A single Welsh police force wouldn’t necessarily benefit Wales, according to the four Police and Crime Commissioners for the country.

Commissioners are directly elected for each force in England and Wales. Here there are four: Gwent, South Wales, Dyfed-Powys and North Wales. 

MPs on the Commons Welsh Affairs Committee have been quizzing them in a one-off session on the role and duties of the commissioners. 

They were asked by Plaid Cymru MP Ben Lake what they thought about merging the four forces, something that was proposed and rejected under the last Labour UK Government. 

The Commissioner for North Wales, Andy Dunbobbin, told the committee that the four forces work well together without being merged. 

He said that “it would take away that localised policing approach. And I think the more locally you can make decisions we know, and evidence would suggest, that you're going to get a better outcome.”

The Deputy Police and Crime Commissioner for Gwent Police Eleri Thomas agreed saying that “having the four forces ensures that local connectivity, and the focus is very much on delivering that for the community, but absolutely maximising the opportunity of collaboration and partnership, wherever possible.”

Dyfed Powys’ commissioner Dafydd Llywelyn warned that “there's a danger with thinking about the single force, certainly from a perspective of police commissioner that serves a very rural community, that we could see resources being pulled to the more urban areas.”

And Alun Michael, the commissioner for South Wales, who had been a minister in that Labour government said that there was “nothing that can be achieved by merger that cannot be achieved by collaboration” and that “we've demonstrated a talent for collaboration in Wales, not just between the forces but with others, including local government, and it would be very difficult to do that collaboration on an all-Wales basis rather than based on the reality: the more urban, the valleys communities, and so on.”

He also said the different views of different commissioners was positive: “We have a very lively discussion now with Welsh Government ministers and ministers in the UK Government because there are four voices and we can represent different the different needs of different areas.
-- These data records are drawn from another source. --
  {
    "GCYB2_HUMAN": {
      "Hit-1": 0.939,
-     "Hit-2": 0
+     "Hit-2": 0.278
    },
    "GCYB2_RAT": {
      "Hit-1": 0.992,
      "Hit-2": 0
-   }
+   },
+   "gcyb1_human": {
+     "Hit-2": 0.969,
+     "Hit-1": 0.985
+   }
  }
Why would you throw that away?”

Alun Michael also said that he thinks the Metropolitan Police - Britain’s largest force and the focus of controversy and scrutiny - is too big. 
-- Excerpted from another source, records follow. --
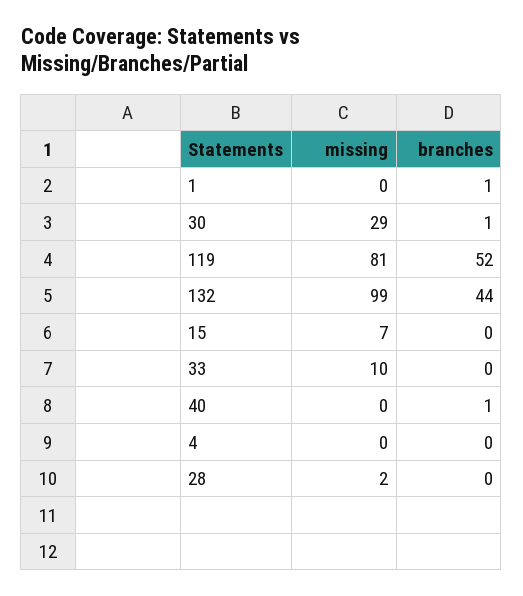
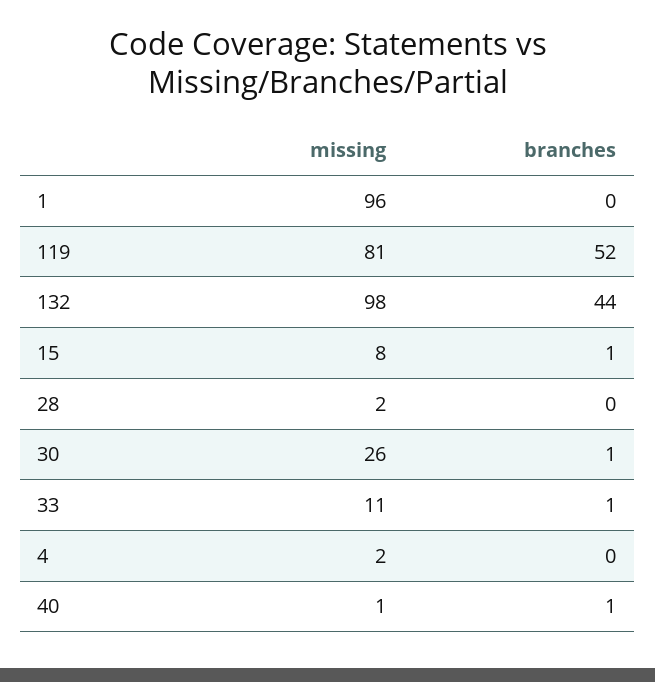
  {
    "missing": {
-     "1": 0,
+     "1": 96,
-     "30": 29,
+     "30": 26,
      "119": 81,
-     "132": 99,
+     "132": 98,
-     "15": 7,
+     "15": 8,
-     "33": 10,
+     "33": 11,
-     "40": 0,
+     "40": 1,
-     "4": 0,
+     "4": 2,
      "28": 2
    },
    "branches": {
-     "1": 1,
+     "1": 0,
      "30": 1,
      "119": 52,
      "132": 44,
-     "15": 0,
+     "15": 1,
-     "33": 0,
+     "33": 1,
      "40": 1,
      "4": 0,
      "28": 0
    }
  }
Mr Michael, who is a former Policing Minister, said that when he had that rôle “I was the police authority for the Metropolitan Police and came to the conclusion of the Metropolitan Police is much too big for people to be able to see from the top of the top to the bottom of the organisation.”

Asked by the Committee’s chair, Stephen Crabb is he still thought that, Mr Michael said “Yes” but he stopped short of saying the force should be broken up.

“I think there's a very big challenge about how you would deal with the with the Met.

“The larger the force, the longer the line of responsibility from the Chief Officer to the people who are doing things on the ground. And I think where we benefit even in South Wales police, which is the largest of the four polices is very good connectivity between the Chief Constable  and the chief officer team, and the officers are doing things whether they're doing them in Swansea or Cardiff or or Merthyr."